[Material for this exercise — start]

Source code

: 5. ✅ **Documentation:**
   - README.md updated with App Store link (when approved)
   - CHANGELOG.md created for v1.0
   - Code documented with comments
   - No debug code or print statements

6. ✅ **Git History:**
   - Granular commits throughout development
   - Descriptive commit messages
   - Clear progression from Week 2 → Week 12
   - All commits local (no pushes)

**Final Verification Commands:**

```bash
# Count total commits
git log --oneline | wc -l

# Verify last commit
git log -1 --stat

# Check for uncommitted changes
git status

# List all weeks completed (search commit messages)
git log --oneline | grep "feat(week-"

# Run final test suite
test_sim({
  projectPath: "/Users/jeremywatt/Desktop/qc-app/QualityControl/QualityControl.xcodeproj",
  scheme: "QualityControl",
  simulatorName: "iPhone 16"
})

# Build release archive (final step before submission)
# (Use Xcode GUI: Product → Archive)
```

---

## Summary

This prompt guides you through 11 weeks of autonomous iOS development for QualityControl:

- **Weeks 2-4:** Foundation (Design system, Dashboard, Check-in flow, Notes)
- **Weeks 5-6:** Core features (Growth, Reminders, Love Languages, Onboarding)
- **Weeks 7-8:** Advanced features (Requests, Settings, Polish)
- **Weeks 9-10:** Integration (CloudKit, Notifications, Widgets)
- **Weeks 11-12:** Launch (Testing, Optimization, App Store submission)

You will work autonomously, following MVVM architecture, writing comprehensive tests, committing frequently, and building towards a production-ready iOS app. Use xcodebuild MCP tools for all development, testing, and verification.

[Material for this exercise — finish]

(Your assignment) List every line in the records above that contains the word "submission".

(Answer box)
# Build release archive (final step before submission)
- **Weeks 11-12:** Launch (Testing, Optimization, App Store submission)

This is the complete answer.